Regard sur le monde

Jean-Pierre Han

7 octobre 2015

in Critiques

Paradis, impressions par Lucie Valon et Christophe Giordano. Théâtre Paris-Villette jusqu'au 10 octobre à 20 heures. Tél. : 01 40 03 72 23.

Repris avec bonheur cette année, Paradis, impressions de Christophe Giordano et Lucie Valon a été créé il y a trois ans, en 2012 ; il mettait un terme à un cycle débuté en 2006 avec Dans le rouge, poursuivi avec Blank, soit les deux premières étapes d'un voyage calqué sur celui, lointain, de la Divine comédie de Dante. Un triptyque fulgurant qui se permettait, avec pudeur, impertinence et acuité, de parler du monde d'aujourd'hui : un véritable choc.

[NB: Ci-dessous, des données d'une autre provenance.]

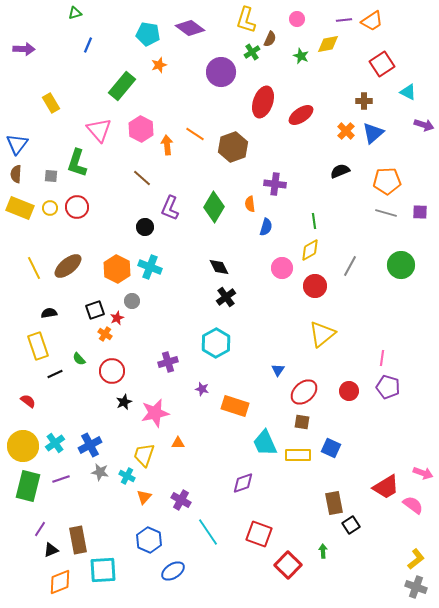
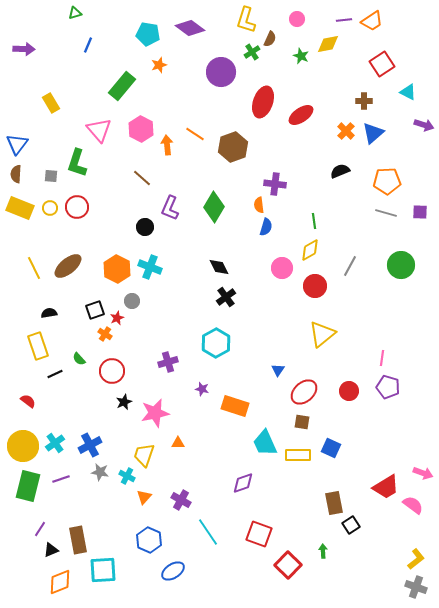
orange semicircle at (250, 204): moved 9 px right, 1 px down
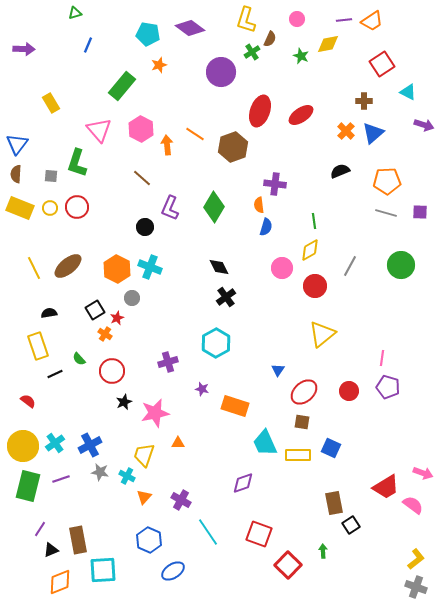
red ellipse at (263, 102): moved 3 px left, 9 px down
gray circle at (132, 301): moved 3 px up
black square at (95, 310): rotated 12 degrees counterclockwise
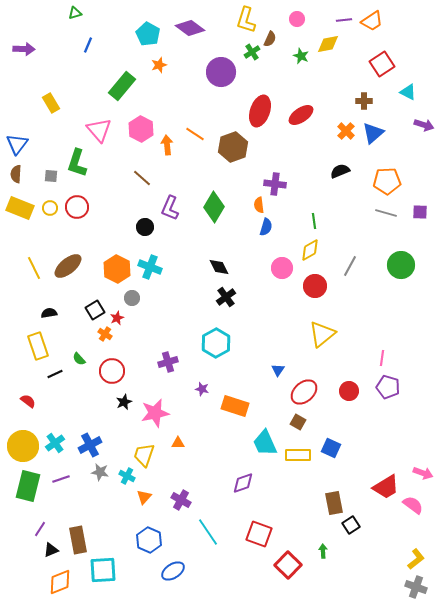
cyan pentagon at (148, 34): rotated 20 degrees clockwise
brown square at (302, 422): moved 4 px left; rotated 21 degrees clockwise
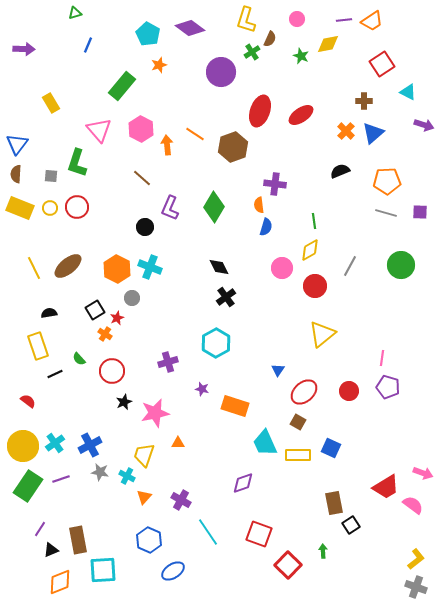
green rectangle at (28, 486): rotated 20 degrees clockwise
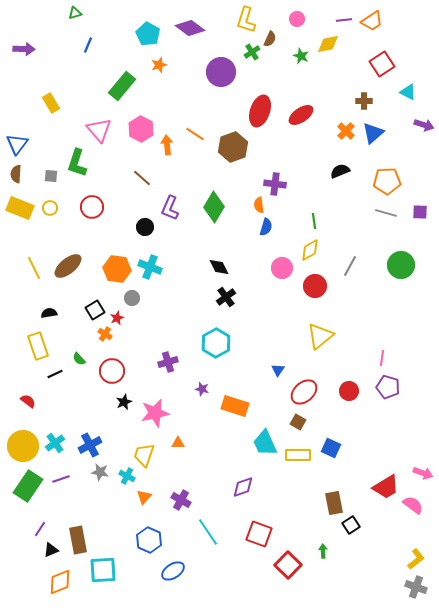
red circle at (77, 207): moved 15 px right
orange hexagon at (117, 269): rotated 20 degrees counterclockwise
yellow triangle at (322, 334): moved 2 px left, 2 px down
purple diamond at (243, 483): moved 4 px down
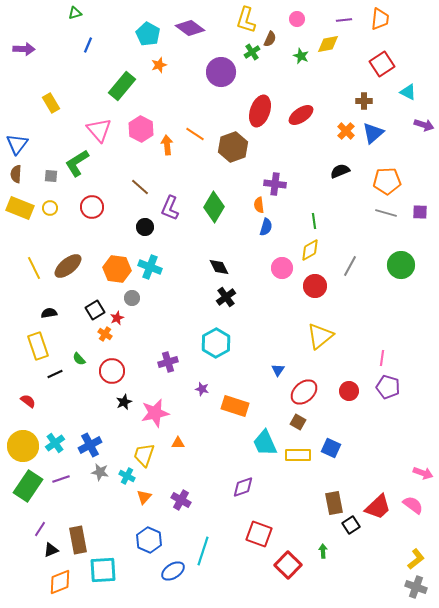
orange trapezoid at (372, 21): moved 8 px right, 2 px up; rotated 50 degrees counterclockwise
green L-shape at (77, 163): rotated 40 degrees clockwise
brown line at (142, 178): moved 2 px left, 9 px down
red trapezoid at (386, 487): moved 8 px left, 20 px down; rotated 12 degrees counterclockwise
cyan line at (208, 532): moved 5 px left, 19 px down; rotated 52 degrees clockwise
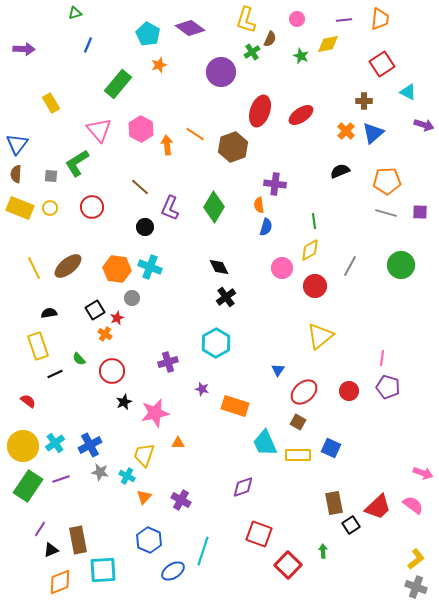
green rectangle at (122, 86): moved 4 px left, 2 px up
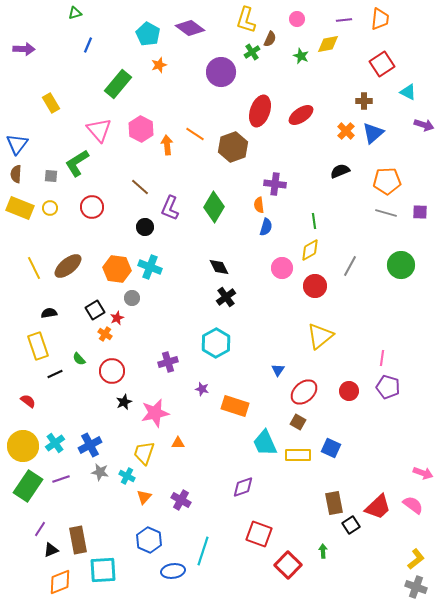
yellow trapezoid at (144, 455): moved 2 px up
blue ellipse at (173, 571): rotated 25 degrees clockwise
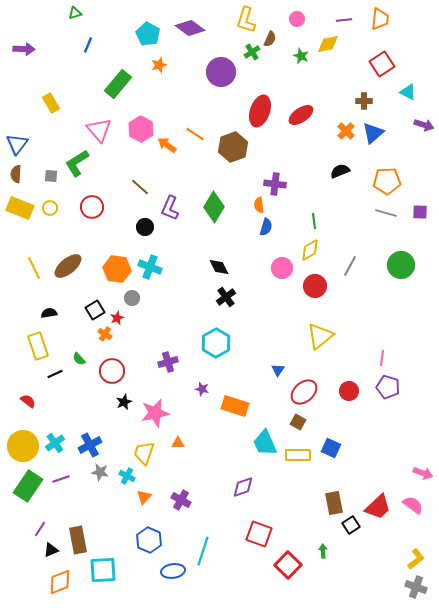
orange arrow at (167, 145): rotated 48 degrees counterclockwise
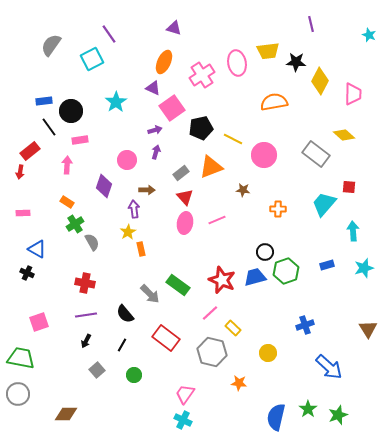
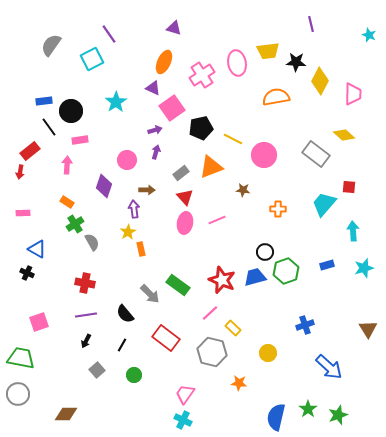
orange semicircle at (274, 102): moved 2 px right, 5 px up
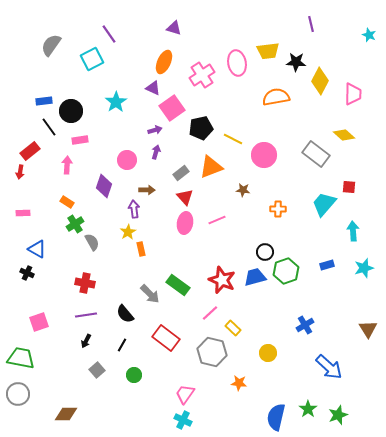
blue cross at (305, 325): rotated 12 degrees counterclockwise
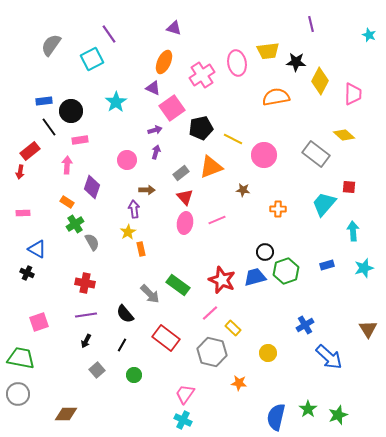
purple diamond at (104, 186): moved 12 px left, 1 px down
blue arrow at (329, 367): moved 10 px up
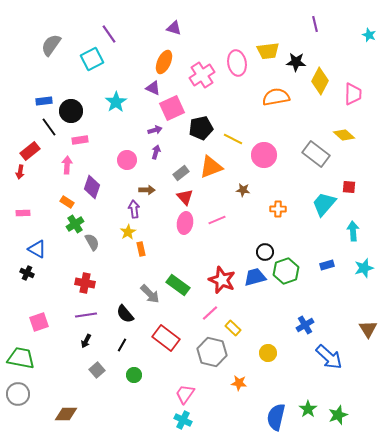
purple line at (311, 24): moved 4 px right
pink square at (172, 108): rotated 10 degrees clockwise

Parler de reprise à propos de Paradis, impressions n'est à vrai dire pas tout à fait juste, tant la personnalité de l'interprète, Lucie Valon, a en l'espace de si peu de temps mûri. La jeune femme a étoffé son jeu de manière incroyable. C'est d'ailleurs l'ensemble de sa trajectoire, sur un peu moins de dix ans qu'il faut considérer. Dix ans à peine pour trouver ainsi son personnage de clown (apparemment gauche et maladroit et pourtant si touchant), ce n'est pratiquement… rien ! Tant l'élaboration d'un personnage demande persévérance, attention de tous les instants, maîtrise de l'art de l'esquive de toutes les embûches dressées sur son chemin. Tous les praticiens vous le diront qui ont mis des années et des années pour parvenir à leur fin, qui n'ont en fait jamais cessé leur vie durant de perfectionner leur art. À ce compte d'ailleurs Lucie Valon et Christophe Giordano ne mettent pas vraiment un terme à leur voyage dans la Divine comédie. Dante laissé au bord du chemin, ils élaboreront sans doute leur propre parcours, sur d'autres thématiques, ce sera leur propre divine comédie. Entre le spectacle de 2012 et celui d'aujourd'hui, il y a comme une différence de nature. Comédienne de talent, on a pu voir Lucie Valon avec le collectif F71, et plus récemment encore dans la Vie de Galilée de Brecht mise en scène par Jean-François Sivadier dans laquelle elle réalisait un étonnant numéro de clown certes (Brecht, rappelons-le, était un admirateur de Karl Valentin), mais interprétait aussi le rôle de la fille du savant. Ces expériences purement théâtrales ont nourri son personnage de clown. Le résultat est là, d'autant que son entente avec Christophe Giordano est à l'unisson, les deux complices sachant tirer le meilleur d'eux-mêmes. À l'heure des grandes – et parfois interminables – cérémonies théâtrales, le souhait que l'on peut émettre est de pouvoir assister intégralement au triptyque dans sa continuité. Sa véritable dimension se situe bien là.